**WHAT IS REQUIRED:** Starting at the line that has "exposure_s: 1/30" and stopping after the line that has "fx_px: 1726", reproduce the listing below exactly; omit everything else.

**LISTED RECORDS:**
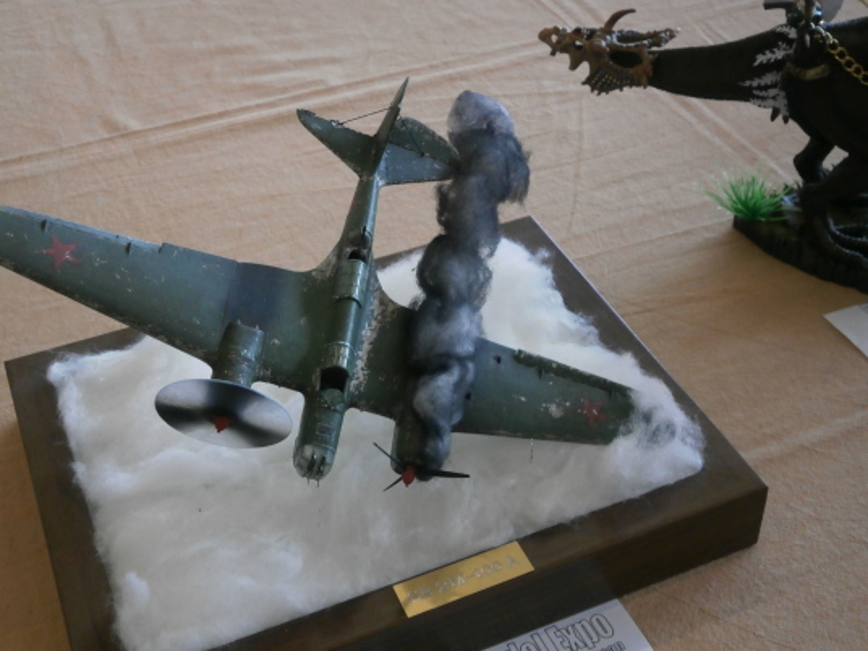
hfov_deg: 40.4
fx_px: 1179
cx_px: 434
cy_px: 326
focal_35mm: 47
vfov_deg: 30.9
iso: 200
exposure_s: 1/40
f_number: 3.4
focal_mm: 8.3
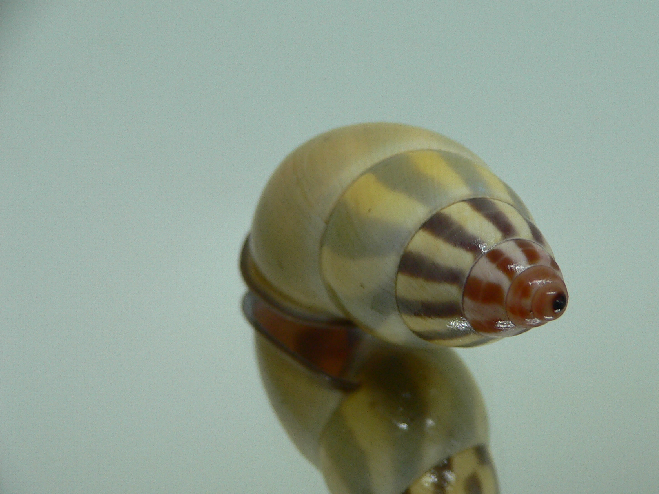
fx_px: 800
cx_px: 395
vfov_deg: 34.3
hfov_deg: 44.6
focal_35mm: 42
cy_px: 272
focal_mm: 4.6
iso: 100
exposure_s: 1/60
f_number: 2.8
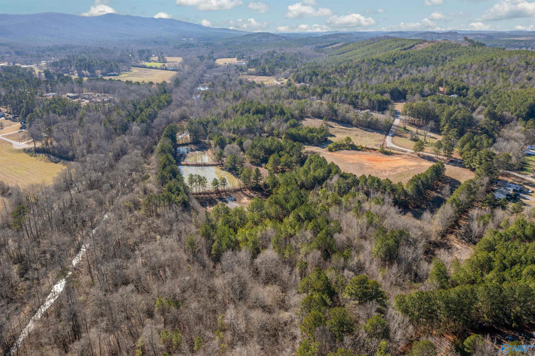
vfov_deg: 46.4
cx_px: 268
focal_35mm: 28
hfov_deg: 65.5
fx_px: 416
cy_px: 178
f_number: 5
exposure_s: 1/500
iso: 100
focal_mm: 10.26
---
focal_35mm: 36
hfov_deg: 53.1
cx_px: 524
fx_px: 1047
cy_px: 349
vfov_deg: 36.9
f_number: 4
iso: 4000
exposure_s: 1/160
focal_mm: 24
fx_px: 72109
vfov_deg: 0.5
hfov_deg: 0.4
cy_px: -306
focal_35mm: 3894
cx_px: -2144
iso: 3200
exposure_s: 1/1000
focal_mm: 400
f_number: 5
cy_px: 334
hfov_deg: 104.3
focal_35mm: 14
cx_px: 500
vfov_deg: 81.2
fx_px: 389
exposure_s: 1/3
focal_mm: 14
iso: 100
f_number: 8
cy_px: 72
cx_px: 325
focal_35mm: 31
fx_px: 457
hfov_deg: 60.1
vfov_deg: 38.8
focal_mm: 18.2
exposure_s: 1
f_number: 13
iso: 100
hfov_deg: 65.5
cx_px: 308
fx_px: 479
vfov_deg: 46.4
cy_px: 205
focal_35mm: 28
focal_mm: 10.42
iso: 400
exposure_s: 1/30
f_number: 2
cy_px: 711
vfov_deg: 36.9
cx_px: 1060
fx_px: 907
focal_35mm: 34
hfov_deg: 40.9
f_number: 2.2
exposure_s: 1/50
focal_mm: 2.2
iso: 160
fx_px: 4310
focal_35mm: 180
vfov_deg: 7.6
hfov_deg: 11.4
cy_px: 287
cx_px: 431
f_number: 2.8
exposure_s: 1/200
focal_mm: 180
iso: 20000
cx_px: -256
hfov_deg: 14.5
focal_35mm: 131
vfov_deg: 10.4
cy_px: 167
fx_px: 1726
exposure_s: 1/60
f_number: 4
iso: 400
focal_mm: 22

**RESPONSE TO THE EXERCISE:**
exposure_s: 1/30
f_number: 2
cy_px: 711
vfov_deg: 36.9
cx_px: 1060
fx_px: 907
focal_35mm: 34
hfov_deg: 40.9
f_number: 2.2
exposure_s: 1/50
focal_mm: 2.2
iso: 160
fx_px: 4310
focal_35mm: 180
vfov_deg: 7.6
hfov_deg: 11.4
cy_px: 287
cx_px: 431
f_number: 2.8
exposure_s: 1/200
focal_mm: 180
iso: 20000
cx_px: -256
hfov_deg: 14.5
focal_35mm: 131
vfov_deg: 10.4
cy_px: 167
fx_px: 1726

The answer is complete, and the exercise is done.